* Текст для чтения
Кстати, найти подходящую лексику было непросто. Оказалось, совершенно невозможно найти интересные матерные выражения, относящиеся к периоду Ивана Грозного. Это же изустная традиция, она до нас в первоначальном виде просто не добрела. Пришлось идти на компромиссы. Так же сложно было с матерной частушкой, которую поет Туся уже в XIX веке. Я перелопатила колоссальное количество источников, но так и не нашла ничего подходящего. Пришлось частушку написать самой. Потому что это важный момент в книге — когда героиня в поисках своей свободы ломает сословия, рамки, условности. И превращается в монстра. Мат для нее — территория полной, дикой, первобытной свободы, когда можно все.

— Еще одна тема, которая звучит в книге, — противостояние народа и власти. В какой степени они способны услышать друг друга или власть будет творить беззакония, народ — безмолвствовать, а потом бунтовать?

* Распознанные записи
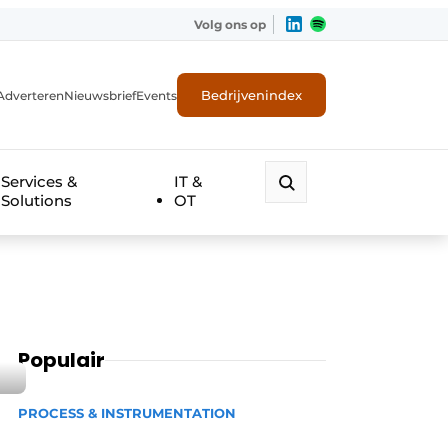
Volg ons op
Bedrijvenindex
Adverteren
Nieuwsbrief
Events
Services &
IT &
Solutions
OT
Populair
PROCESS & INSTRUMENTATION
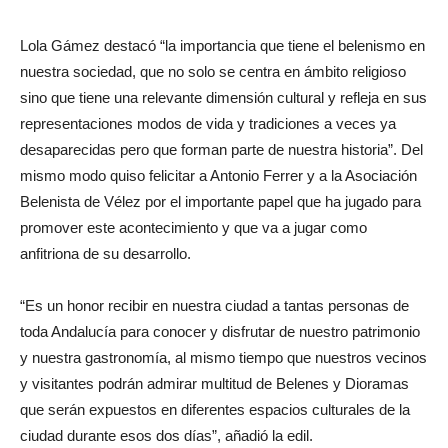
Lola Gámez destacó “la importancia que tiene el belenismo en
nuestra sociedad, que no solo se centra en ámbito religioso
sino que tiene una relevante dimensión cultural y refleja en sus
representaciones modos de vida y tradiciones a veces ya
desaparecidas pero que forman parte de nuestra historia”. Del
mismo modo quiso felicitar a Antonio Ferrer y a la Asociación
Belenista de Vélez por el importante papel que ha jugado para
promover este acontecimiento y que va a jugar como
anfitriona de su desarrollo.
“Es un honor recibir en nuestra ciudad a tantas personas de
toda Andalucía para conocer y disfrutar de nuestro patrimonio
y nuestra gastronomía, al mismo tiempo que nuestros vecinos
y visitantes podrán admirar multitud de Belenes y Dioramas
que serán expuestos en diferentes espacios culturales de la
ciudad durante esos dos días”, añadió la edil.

* Что сделать
A - Ответьте по тексту интервью о книге на вопросы ниже, каждый ответ с новой строки под тем же номером:
(i) Какие выражения, как сказано в тексте, найти было совершенно невозможно?
(ii) В каком веке Туся поет матерную частушку?
(iii) Какая тема в книге названа в последнем вопросе интервью?
B - Продолжите интервью о книге, начав сразу после его последнего вопроса.

* Ответы к заданиям
A -
(i) Интересные матерные выражения, относящиеся к периоду Ивана Грозного.
(ii) В XIX веке.
(iii) Противостояние народа и власти.

B -
— Я не вижу, что что-то принципиально изменилось с пушкинских времен. Народ по большей части, если он не доведен до края, вполне себе безмолвствует. Но до края тем не менее, при известном упорстве, все-таки доводится. Любопытно, что ровно в последнюю четверть девятнадцатого века отношения общества и государства дошли до такого взаимного недовольства, когда диалог уже просто был невозможен, когда и одна, и другая сторона была уверена в своей правоте. При этом обе были друг другом совершенно недовольны. Общество тогда невозможно расслоилось. Одна часть населения жила, судя по воспоминаниям современников, далеко за пределами даже не человеческого уже, а скотского, а другая — в золотом сияющем пузыре, куда свет истины тоже, мягко скажем, мало пробивался. Это были люди, которые жили в одной стране, но говорили на разных языках, по-разному думали, даже физически выглядели как представители разных видов. Элои и морлоки. Между ними мотылялась обалдевшая интеллигенция — люди воспитанные, честные, образованные, которые читали в книгах о свободе и равноправии, а потом выходили из кабинетов на улицу и всей мордой влеплялись в малоприятную действительность. Они кидались что-то исправить, улучшить — но получалось только хуже. Знакомая картина, правда?

— Можно ли было избежать революции?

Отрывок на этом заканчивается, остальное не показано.